02/01/2011 – Sunday Island
Of 11,696 LTTE personnel taken into custody, 5,586 have left rehabilitation centres since the end of the war
By Shamindra Ferdinando
 

Commissioner General of Rehabilitation, Brigadier Sudantha Ranasinghe says more than half of combatants and support personnel of theLTTE detained at the conclusion of the war in May 2009 have been reunited with their families.


Brig. Ranasinghe says following rehabilitation 5,586 LTTE cadres have left rehabilitation centres since the end of the war. At the beginning rehabilitation centres held 11,696 LTTE personnel.


The brigadier emphasised that the army and the police hadn’t imposed restrictions on the LTTE cadres. Responding to a query by The Island, he said that about 100 more ex-Tigers would be released at a public gathering in Jaffna on Jan. 15 to coincide with Thaipongal.


Alan Keenan, Senior Analyst and Sri Lanka Project Director, International Crisis Group (ICG) recently criticised the rehabilitation process at the Sub Committee on Human Rights of the European Parliament. Interestingly, the Sub Committee conveniently had not invited Sri Lanka for the confab.


Keenan said: “The latest numbers we have been able to obtain – despite the lack of public registers – suggest that some 5,400 remain in detention, with 600-700 of these identified for legal prosecution. While it is positive that most seem now to have been released from arbitrary and unmonitored detention by the military, we have been receiving worrying reports that some of those who have been released to their home areas are subject to frequent and arbitrary questioning by the police and military.


the absence of independent monitoring of either the detention or “reintegration” of suspected LTTE cadres remains very worrying. The International Committee of the Red Cross (ICRC) was ordered last month to close its remaining offices in the Northern Province, after previously being blocked from working in government detention camps for LTTE suspects. The ICRC’s expertise in tracing the thousands of missing people in the north and east is and will be sorely missed.”

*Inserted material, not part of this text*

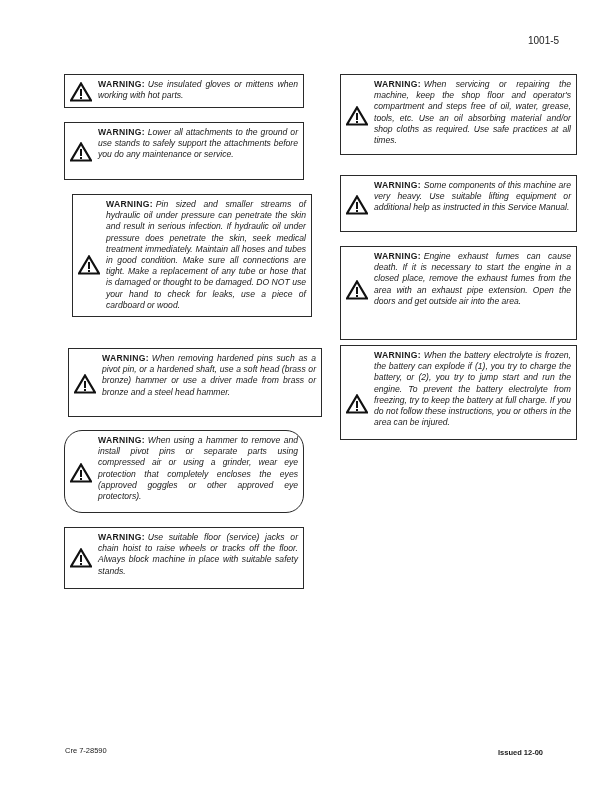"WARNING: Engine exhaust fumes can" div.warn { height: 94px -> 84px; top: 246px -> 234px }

Brigadier Ranasinghe said that unlike thousands of Sinhala youth detained for five years by the then government for their involvement in the second JVP insurrection in the 80s, more than half of the LTTE fighting cadre had been already released. He said that only 4,761 remained in his care in centres in the Northern Province. The majority of them could be freed this year, he said, adding that those scheduled to be handed over to their families on Jan. 15 would be the first batch to be freed in 2011.


Ranasinghe said that Sri Lanka had received the support of the international community and business leaders to accelerate the rehabilitation process.


In spite of concerns expressed by a section of the officialdom, former Justice Minister Milinda Moragoda secured the assistance from the international community, business leaders and civil society organisations, including the Hindu Congress for the rehabilitation of LTTE cadres.


Brigadier Ranasinghe said that there were only nine rehabilitation centres for ex-LTTE combatants at present, though there had been 24 at the inception. The Rehabilitation Chief said that of some 361 child soldiers, who had sat the GCE (O/L) examination last year, 211 qualified to do GCE (A/L).